NCJ Number
111843
Date Published
1988
Length
195 pages
Annotation
This history and discussion of court-agency relations during the past 50 years describes the intellectual forces that have governed not only the ways agencies interpret statutes and make rules but also the standards of judicial review.
Abstract
Moving from the era of the New Deal into the 1980's and beyond, the book examines how developments in moral philosophy and political science, changes in administrative law, the 'green movement' of the 1980's and 1970's, and current struggles between proregulatory and deregulatory forces have affected perceptions of both power and duty among administrators and judges. Focus is on three basic dynamics established in the past: a shift from demanding that administrative decisions summate group preferences to demanding that these decisions be right; conflict over what is right (i.e., technically or rationally correct versus an ethically informed prudential best guess); and uncertainty over whether the decision should be arrived at by some less adversarial and formal deliberative process than has been the practice.

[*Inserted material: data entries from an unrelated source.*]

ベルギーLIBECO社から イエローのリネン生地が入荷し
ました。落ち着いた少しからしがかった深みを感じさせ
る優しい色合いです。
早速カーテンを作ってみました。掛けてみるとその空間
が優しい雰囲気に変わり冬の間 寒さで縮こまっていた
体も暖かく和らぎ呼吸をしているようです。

The jurisprudential movement of the 1960's and 1970's demanded that regulatory agencies engage in synoptic adjudicatory processes. The movement denied that agencies exercised discretion, and, therefore also denied that the courts reviewing them did. There now is a movement toward prudential deliberation for the agencies, and the only way courts can check on agency discretion is by themselves engaging in prudential deliberation, that is, exercising discretion. Chapter notes and index.